# Task a:
In the article about Mick Mallon's Order of Canada honor, where did Mallon first learn Inuktitut?

# Document excerpt:
Linguist and teacher 'gobsmacked' by honour
Mallon to be named to Order of Canada
Iqaluit resident Mick Mallon will receive an Order of Canada medal for "his contributions as a teacher and linguist who spent decades preserving and revitalizing the Inuktitut language."
Mallon, now 75, first learned Inuktitut in Puvurnituq, where he taught during the late 1950s.
In 1968, Mallon moved to Rankin Inlet where he set up the Eskimo Language School for the Department of Indian Affairs and Northern Development, to provide second-language training in Inuktitut to federal and territorial employees.
Mallon says this school was an effort to deal with the effects of the language shift from Inuktitut to English, which resulted from the arrival of a massive southern bureaucracy into the Arctic.
The school also provided a casual form of apprenticeship in applied linguistics to the young Inuit who spent time there as instructors.
Later, as a teacher at Nunavut Arctic College, Mallon, along with his teaching partner and wife Alexina Kublu, developed a curriculum for Inuktitut, producing a number of courses for beginner, intermediate and advanced learners, featuring grammar, exercises and audio cassettes that are still widely used.

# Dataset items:
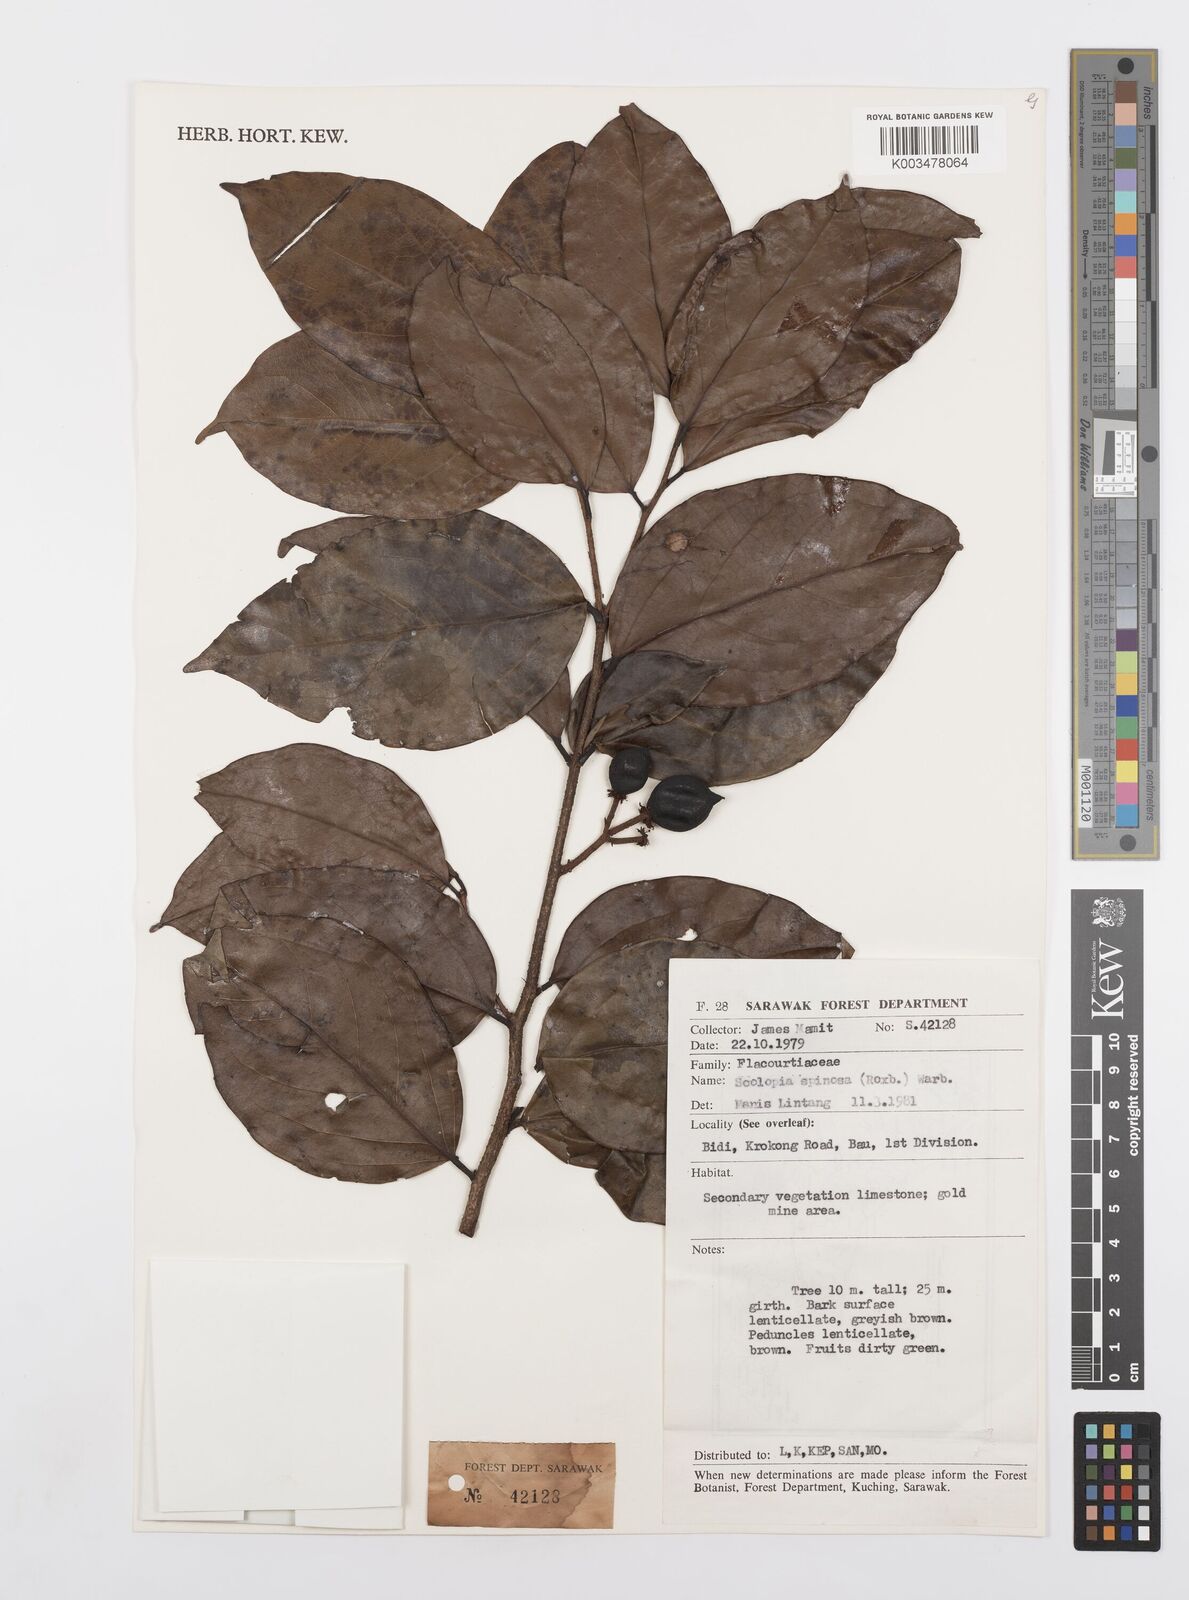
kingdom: Plantae
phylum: Tracheophyta
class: Magnoliopsida
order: Malpighiales
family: Salicaceae
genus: Scolopia
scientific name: Scolopia spinosa
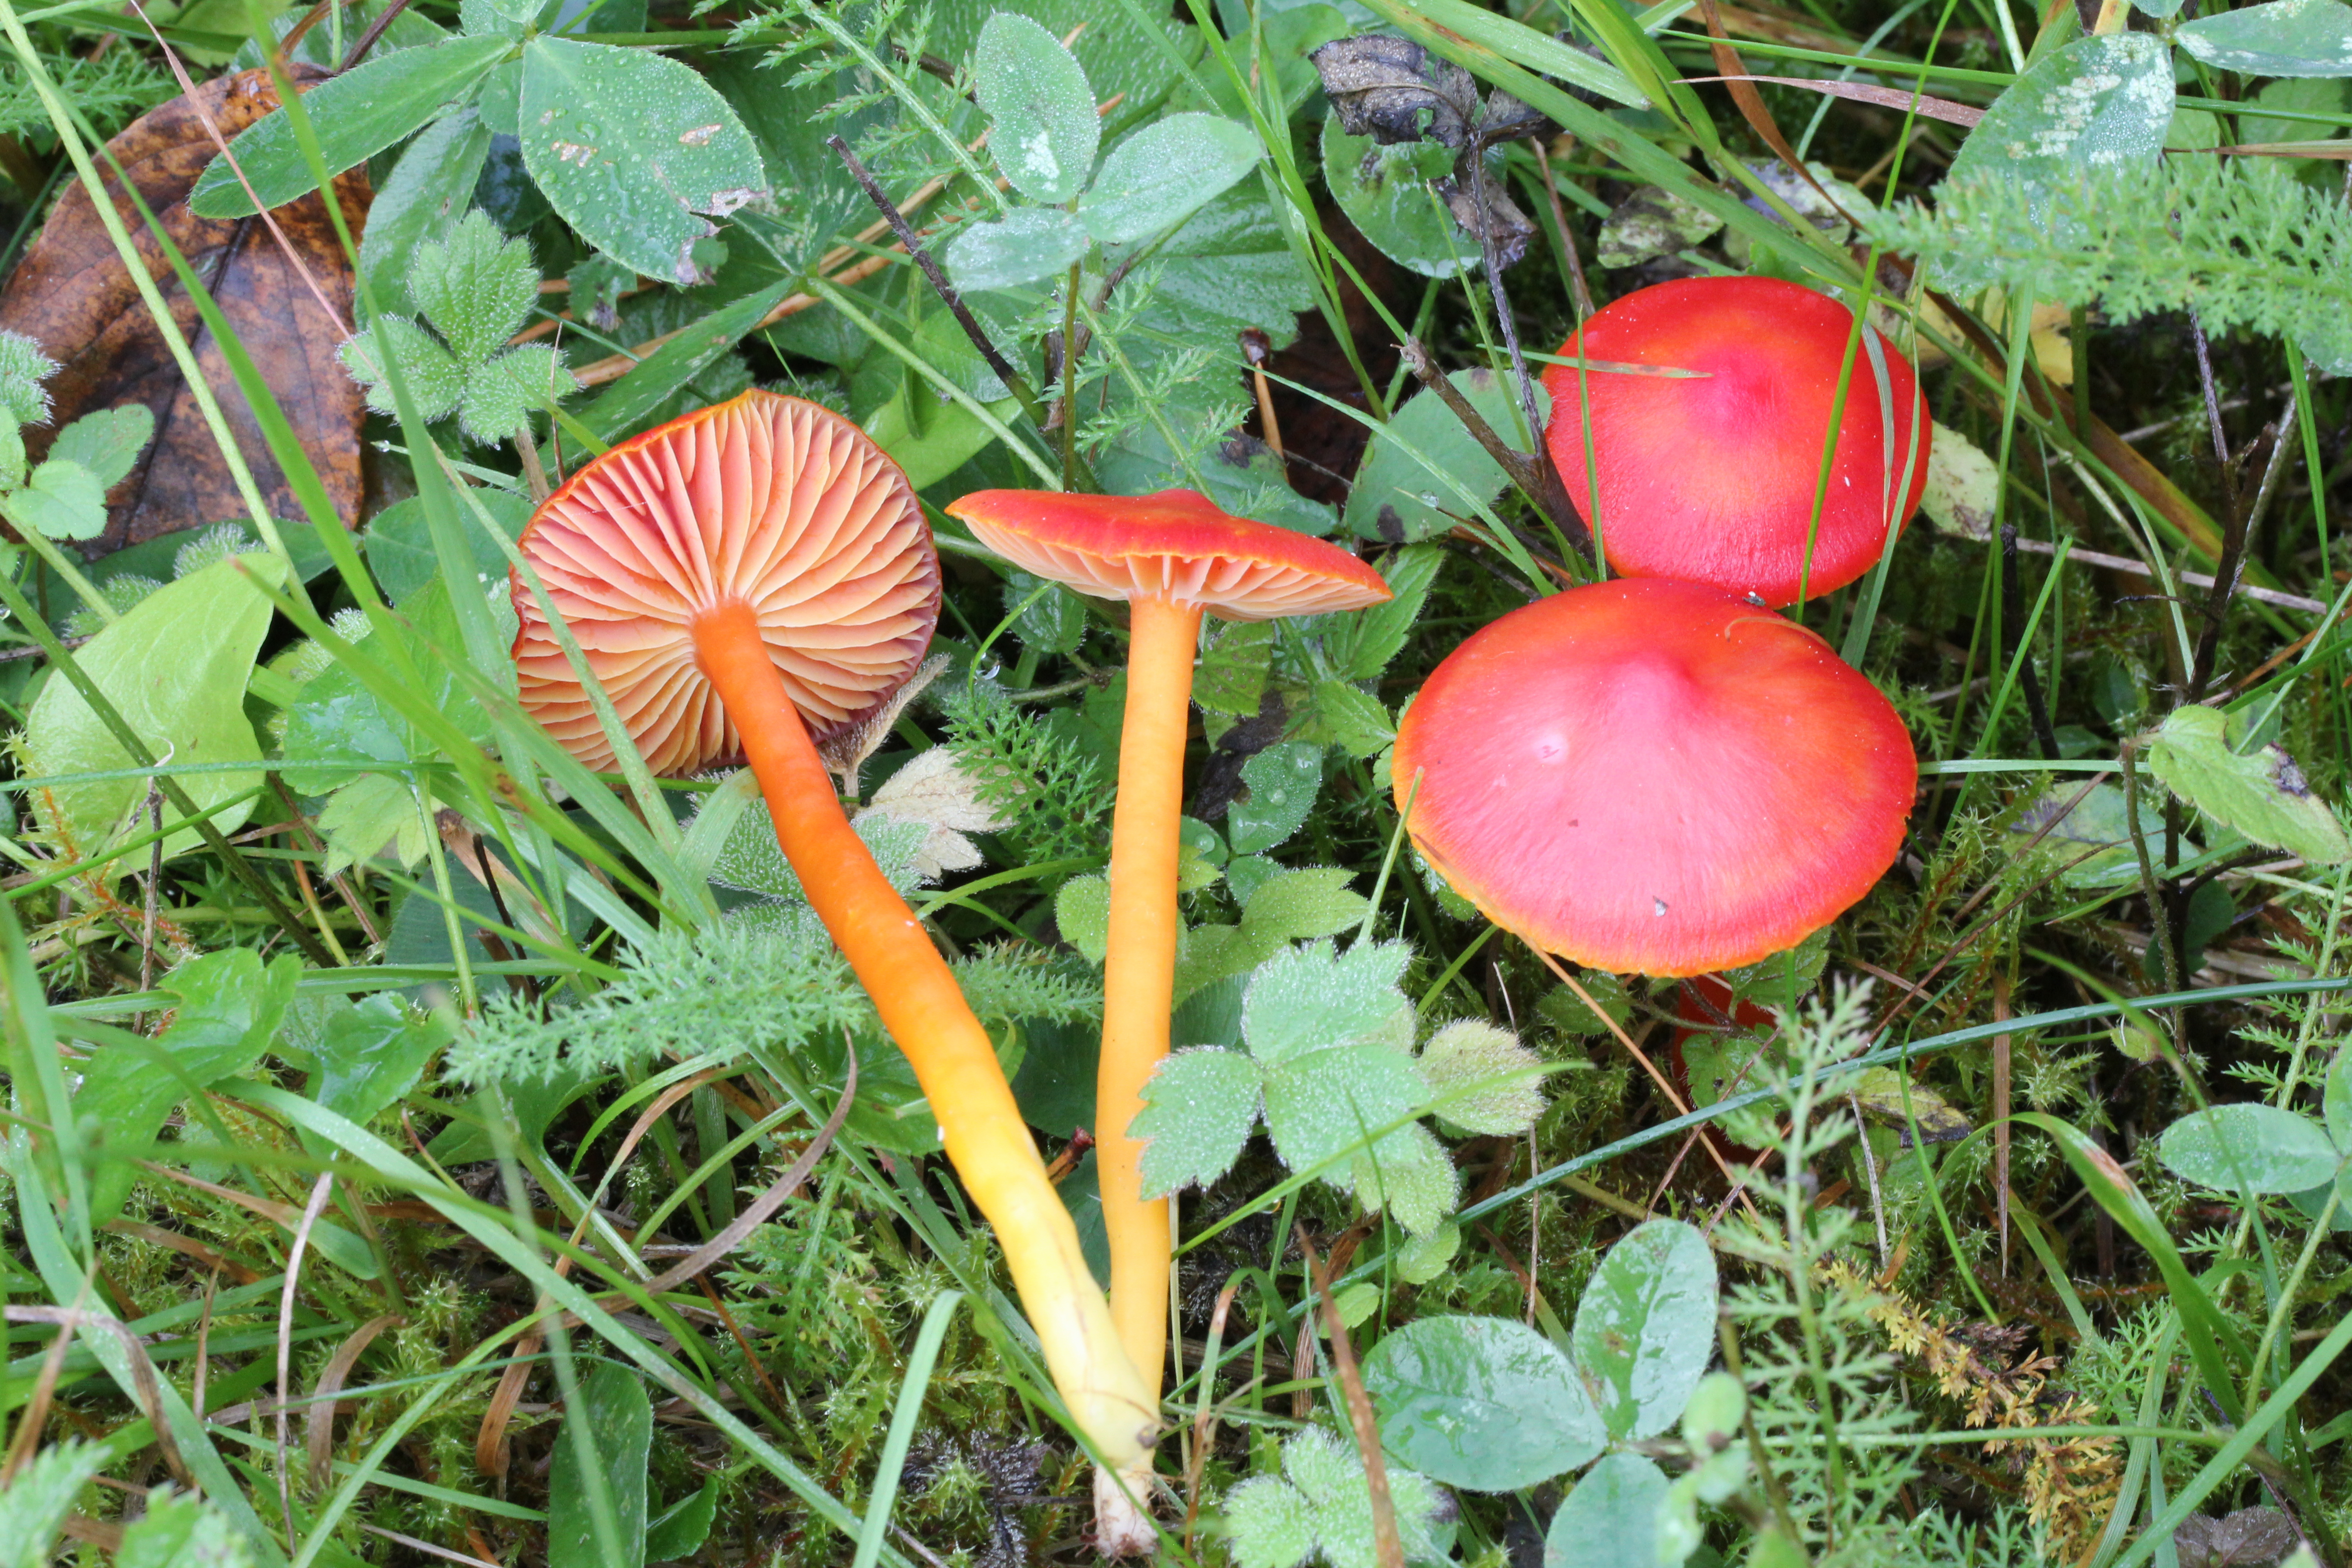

# Task b:
Please extract the lines of the taxonomic name rows above word for word, leaving the pictures out.

# Full solution a:
Puvurnituq

# Full solution b:
kingdom: Plantae
phylum: Tracheophyta
class: Magnoliopsida
order: Malpighiales
family: Salicaceae
genus: Scolopia
scientific name: Scolopia spinosa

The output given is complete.